Oui. L’âge, une gastrite atrophique, une anémie pernicieuse, une chirurgie digestive, une maladie de l’iléon, la metformine ou les inhibiteurs de la pompe à protons peuvent altérer l’absorption, même chez quelqu’un qui consomme des produits animaux.
Quelle analyse demander pour vérifier son statut ?

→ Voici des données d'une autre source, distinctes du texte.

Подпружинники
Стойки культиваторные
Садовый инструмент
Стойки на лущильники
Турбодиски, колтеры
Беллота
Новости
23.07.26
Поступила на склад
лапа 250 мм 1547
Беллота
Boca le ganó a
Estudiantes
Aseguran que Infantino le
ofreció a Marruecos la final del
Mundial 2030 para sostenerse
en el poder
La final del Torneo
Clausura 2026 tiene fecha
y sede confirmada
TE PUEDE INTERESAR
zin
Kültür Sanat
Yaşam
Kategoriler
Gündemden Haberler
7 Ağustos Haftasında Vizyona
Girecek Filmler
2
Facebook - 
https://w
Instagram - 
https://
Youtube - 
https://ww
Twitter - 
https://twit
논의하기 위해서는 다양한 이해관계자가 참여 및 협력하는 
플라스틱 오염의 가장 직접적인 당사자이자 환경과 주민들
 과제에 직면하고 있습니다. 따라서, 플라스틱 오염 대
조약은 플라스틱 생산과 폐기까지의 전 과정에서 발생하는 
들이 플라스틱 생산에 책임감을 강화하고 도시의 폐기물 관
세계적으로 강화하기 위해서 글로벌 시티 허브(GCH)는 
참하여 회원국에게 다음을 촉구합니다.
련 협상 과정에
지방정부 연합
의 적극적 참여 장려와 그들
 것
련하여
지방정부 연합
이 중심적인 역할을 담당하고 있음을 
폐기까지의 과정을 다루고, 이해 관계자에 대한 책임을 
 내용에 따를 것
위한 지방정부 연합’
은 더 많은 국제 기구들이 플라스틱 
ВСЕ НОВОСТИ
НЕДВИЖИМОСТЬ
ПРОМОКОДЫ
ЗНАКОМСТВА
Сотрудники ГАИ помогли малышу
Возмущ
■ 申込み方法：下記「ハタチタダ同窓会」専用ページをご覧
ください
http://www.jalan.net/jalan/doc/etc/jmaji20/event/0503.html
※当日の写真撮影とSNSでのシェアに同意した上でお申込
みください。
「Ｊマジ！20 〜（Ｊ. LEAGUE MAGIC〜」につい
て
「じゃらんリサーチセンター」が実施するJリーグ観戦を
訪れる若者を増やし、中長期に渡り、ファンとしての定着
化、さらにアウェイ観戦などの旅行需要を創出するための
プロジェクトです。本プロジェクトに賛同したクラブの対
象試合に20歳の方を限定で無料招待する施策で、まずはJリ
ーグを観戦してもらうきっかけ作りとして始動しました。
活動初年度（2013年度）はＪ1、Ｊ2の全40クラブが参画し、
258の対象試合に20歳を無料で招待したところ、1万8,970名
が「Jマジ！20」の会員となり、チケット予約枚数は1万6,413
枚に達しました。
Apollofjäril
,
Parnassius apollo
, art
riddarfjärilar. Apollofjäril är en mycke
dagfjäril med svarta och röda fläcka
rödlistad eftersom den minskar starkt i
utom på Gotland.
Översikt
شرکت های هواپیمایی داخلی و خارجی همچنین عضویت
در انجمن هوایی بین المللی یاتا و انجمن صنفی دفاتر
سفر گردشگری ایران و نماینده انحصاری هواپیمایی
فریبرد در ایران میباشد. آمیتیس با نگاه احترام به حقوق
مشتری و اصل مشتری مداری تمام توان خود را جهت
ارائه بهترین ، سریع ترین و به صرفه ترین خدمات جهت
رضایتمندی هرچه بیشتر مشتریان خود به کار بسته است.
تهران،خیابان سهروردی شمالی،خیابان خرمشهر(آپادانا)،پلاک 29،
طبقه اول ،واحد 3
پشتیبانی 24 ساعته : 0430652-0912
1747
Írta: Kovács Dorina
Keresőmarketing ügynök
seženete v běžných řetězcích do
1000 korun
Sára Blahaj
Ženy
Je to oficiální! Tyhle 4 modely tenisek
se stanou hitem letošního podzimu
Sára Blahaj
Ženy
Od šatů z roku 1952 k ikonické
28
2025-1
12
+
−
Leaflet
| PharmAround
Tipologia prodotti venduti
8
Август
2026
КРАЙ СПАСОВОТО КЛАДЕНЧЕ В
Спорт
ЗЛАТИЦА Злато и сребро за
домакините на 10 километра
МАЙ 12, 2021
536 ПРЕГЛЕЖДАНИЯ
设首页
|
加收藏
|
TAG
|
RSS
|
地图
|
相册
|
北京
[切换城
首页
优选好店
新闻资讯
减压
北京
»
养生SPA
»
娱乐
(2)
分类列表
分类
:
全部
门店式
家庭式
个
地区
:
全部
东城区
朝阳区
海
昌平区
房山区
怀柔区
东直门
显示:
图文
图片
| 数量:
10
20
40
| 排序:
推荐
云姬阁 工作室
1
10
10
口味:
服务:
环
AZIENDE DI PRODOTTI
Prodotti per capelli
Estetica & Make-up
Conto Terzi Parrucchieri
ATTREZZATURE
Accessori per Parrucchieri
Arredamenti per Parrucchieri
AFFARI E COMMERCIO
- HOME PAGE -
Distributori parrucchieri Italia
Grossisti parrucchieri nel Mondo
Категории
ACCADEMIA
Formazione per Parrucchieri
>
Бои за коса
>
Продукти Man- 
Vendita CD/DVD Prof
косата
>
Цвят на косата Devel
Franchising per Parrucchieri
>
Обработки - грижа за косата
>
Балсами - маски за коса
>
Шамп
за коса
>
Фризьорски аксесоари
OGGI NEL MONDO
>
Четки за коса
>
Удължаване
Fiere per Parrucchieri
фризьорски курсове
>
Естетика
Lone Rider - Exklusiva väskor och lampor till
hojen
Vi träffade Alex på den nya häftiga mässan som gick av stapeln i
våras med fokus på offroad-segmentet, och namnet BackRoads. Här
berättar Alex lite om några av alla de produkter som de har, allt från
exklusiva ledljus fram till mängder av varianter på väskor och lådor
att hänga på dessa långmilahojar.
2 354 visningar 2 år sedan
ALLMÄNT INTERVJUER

En première intention, on utilise soit la B12 totale sérique, soit la B12 active. En cas de résultat borderline ou de suspicion clinique persistante, le dosage de l’acide méthylmalonique est particulièrement utile.
Quels sont les bons taux sanguins de vitamine B12 ?
En pratique, une B12 totale supérieure à 350 ng/L ou 258 pmol/L rend la carence moins probable, tandis qu’un taux inférieur à 180 ng/L ou 133 pmol/L l’évoque fortement. Pour l’holotranscobalamine, le seuil rassurant est au-dessus de 70 pmol/L, et le seuil évocateur de déficit est en dessous de 25 pmol/L.
La vitamine B12 aide-t-elle contre la fatigue ?
Elle contribue à réduire la fatigue au sens des allégations autorisées, mais surtout lorsqu’un déficit ou un apport insuffisant existe. Chez une personne non carencée, il n’y a pas de preuve solide d’un effet stimulant spectaculaire.
Méthylcobalamine ou cyanocobalamine : laquelle choisir ?
La méthylcobalamine est populaire dans les compléments, mais la littérature ne montre pas une supériorité clinique indiscutable d’une forme dans tous les contextes. Le dosage, l’observance et la situation clinique comptent souvent davantage.
Quels aliments couvrent le mieux les besoins ?
Les palourdes, les rognons, les huîtres, certains poissons et les abats sont parmi les aliments les plus concentrés. À l’inverse, les œufs et le lait en apportent, mais en quantités plus modestes.